Vorsicht bei einseitig restriktiven Verträgen

Oft ist durch die Zeilen hindurch zu spüren, durch die Wortwahl zu schlussfolgern, anhand der Reihenfolge der Abschnitte zu sehen und erst recht natürlich durch den Inhalt der einzelnen Klauseln selbst zu erkennen, wes Geistes Kind die Verfasser, genauer deren Auftraggeber sind. In der Zusammenarbeit mit unseren Klienten haben wir schon Entwürfe geprüft, die zu lesen reine Freude waren. Äußerst wertschätzend der einzustellenden Führungskraft gegenüber.

Einen rechtssicheren und vollständigen Vertrag aufzusetzen, der Wertschätzung anstatt Misstrauen entgegenbringt, ist also keine unlösbare Aufgabe, wenn darauf im Unternehmen Wert gelegt wird. Dafür muss von Arbeitgeberseite natürlich erst einmal geklärt werden, welche Flexibilität er beispielsweise gewähren will, welches Vertrauen er seinen Mitarbeiterinnen und Mitarbeitern entgegenbringt und welche Risiken er fürchtet. Im Anschluss ist es mit gutem Willen möglich, rechtssicher zu formulieren und einen wohlwollenden Ton anzuschlagen.

§ Aufgaben:
a - Was muss der Arbeitgeber laut dem Text über restriktive Verträge zuerst klären?
b - Schreibe aus dem Text über restriktive Verträge den Abschnitt von „Oft ist durch“ bis einschließlich „einzustellenden Führungskraft gegenüber.“ wortgetreu ab.

(Gespeicherte Daten)
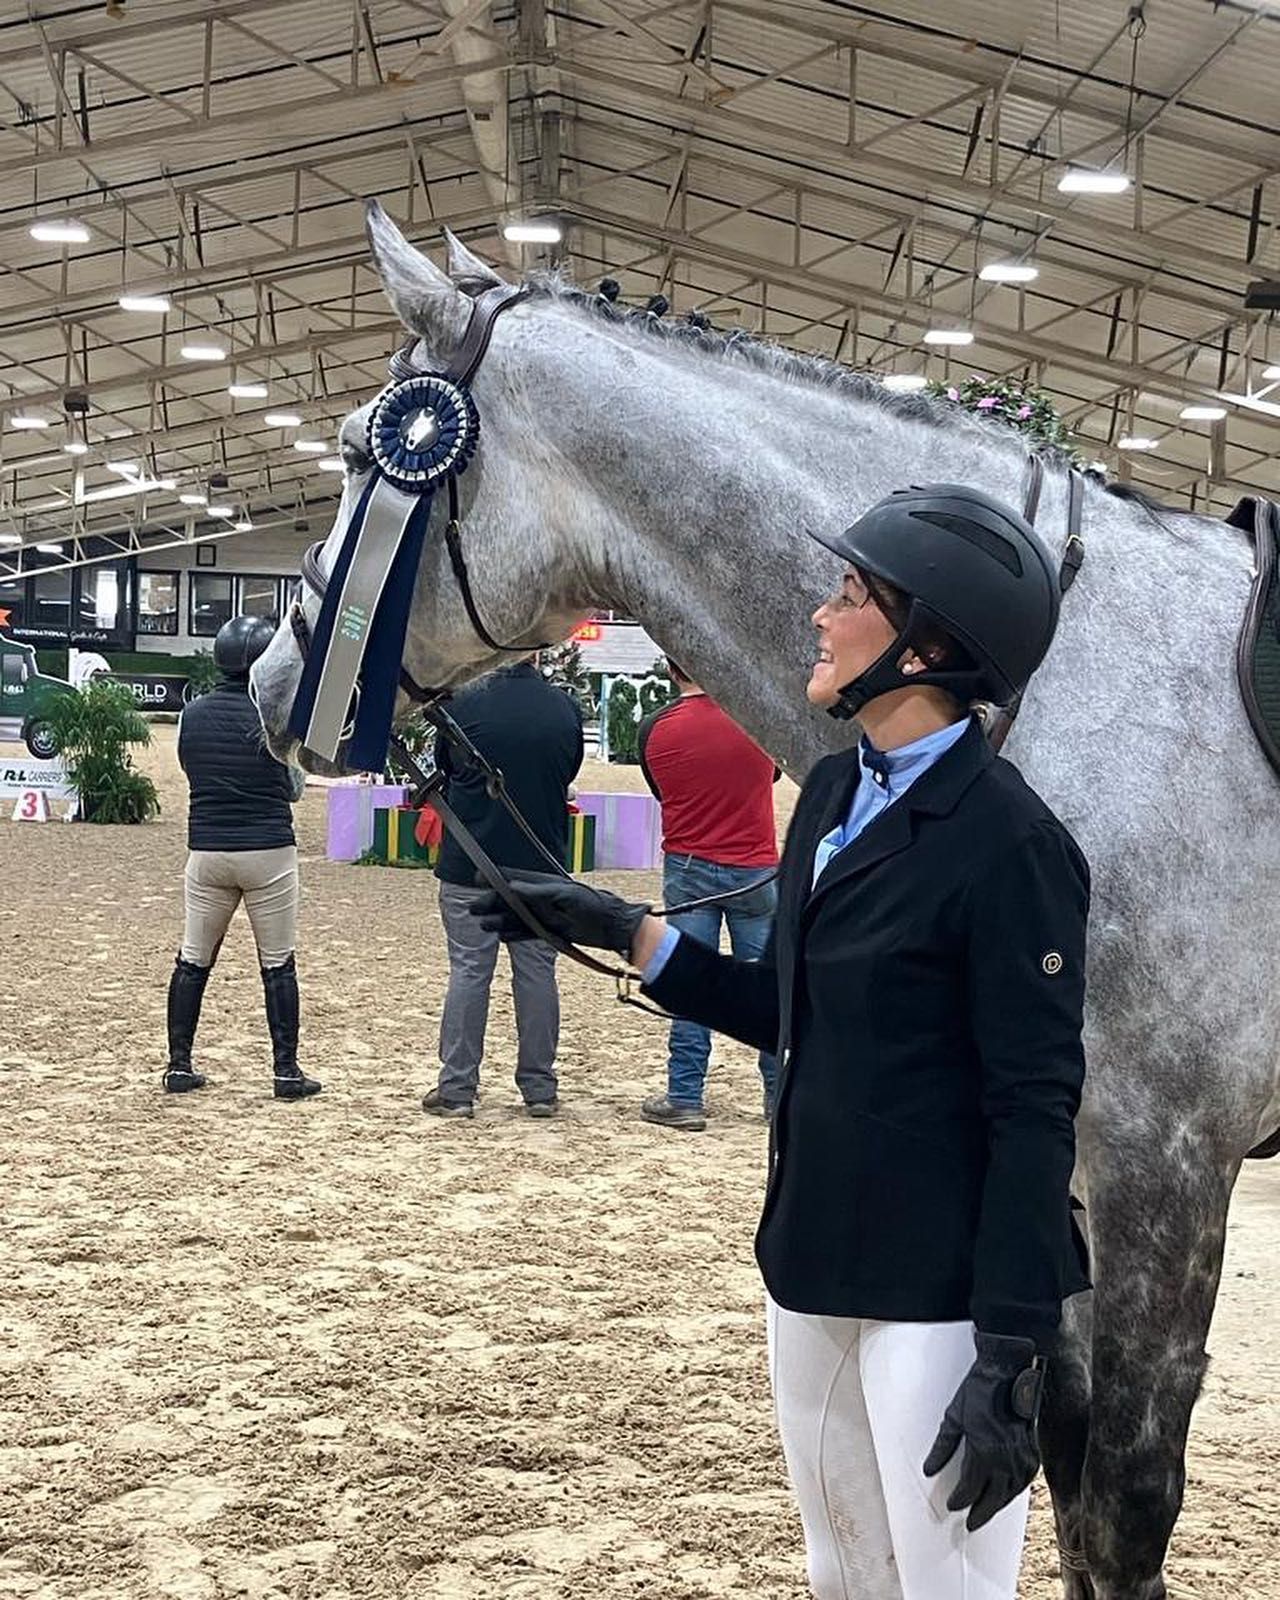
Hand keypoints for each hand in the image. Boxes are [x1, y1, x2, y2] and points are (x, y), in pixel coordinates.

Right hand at [469, 868, 651, 957]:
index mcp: (543, 884)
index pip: (514, 879)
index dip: (495, 878)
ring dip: (499, 921)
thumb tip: (512, 886)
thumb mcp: (563, 895)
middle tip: (473, 909)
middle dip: (491, 903)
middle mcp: (540, 899)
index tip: (477, 879)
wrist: (610, 926)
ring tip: (484, 925)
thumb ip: (537, 891)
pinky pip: (526, 933)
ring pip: (515, 918)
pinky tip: (502, 937)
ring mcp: (543, 915)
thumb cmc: (590, 903)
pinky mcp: (548, 931)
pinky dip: (514, 935)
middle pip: (510, 900)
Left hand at [922, 1331, 1043, 1531]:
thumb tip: (929, 1469)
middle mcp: (1006, 1460)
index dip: (960, 1501)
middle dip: (979, 1512)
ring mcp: (1022, 1458)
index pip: (970, 1489)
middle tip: (970, 1524)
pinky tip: (1004, 1495)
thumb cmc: (978, 1392)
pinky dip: (1011, 1492)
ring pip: (1009, 1494)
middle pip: (992, 1498)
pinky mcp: (1032, 1453)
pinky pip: (1022, 1483)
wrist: (1006, 1373)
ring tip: (984, 1513)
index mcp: (984, 1452)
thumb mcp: (953, 1417)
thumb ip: (942, 1447)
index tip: (952, 1506)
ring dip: (996, 1506)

§ Deine Antworten:
a - Er muss klären, welche Flexibilität er gewähren will, welches Vertrauen er seinen Mitarbeiterinnen und Mitarbeitern entgegenbringt und welche Risiken er fürchtet.

b -
Oft ist durch die Zeilen hindurch zu spüren, durch die Wortwahl zu schlussfolgern, anhand der Reihenfolge der Abschnitte zu sehen und erst recht natürlich durch den Inhalt der einzelnen Klauseln selbst zu erkennen, wes Geistes Kind die Verfasser, genauer deren Auftraggeber sind. In der Zusammenarbeit mit unseren Klienten haben wir schon Entwürfe geprüft, die zu lesen reine Freude waren. Äußerst wertschätzend der einzustellenden Führungskraft gegenüber.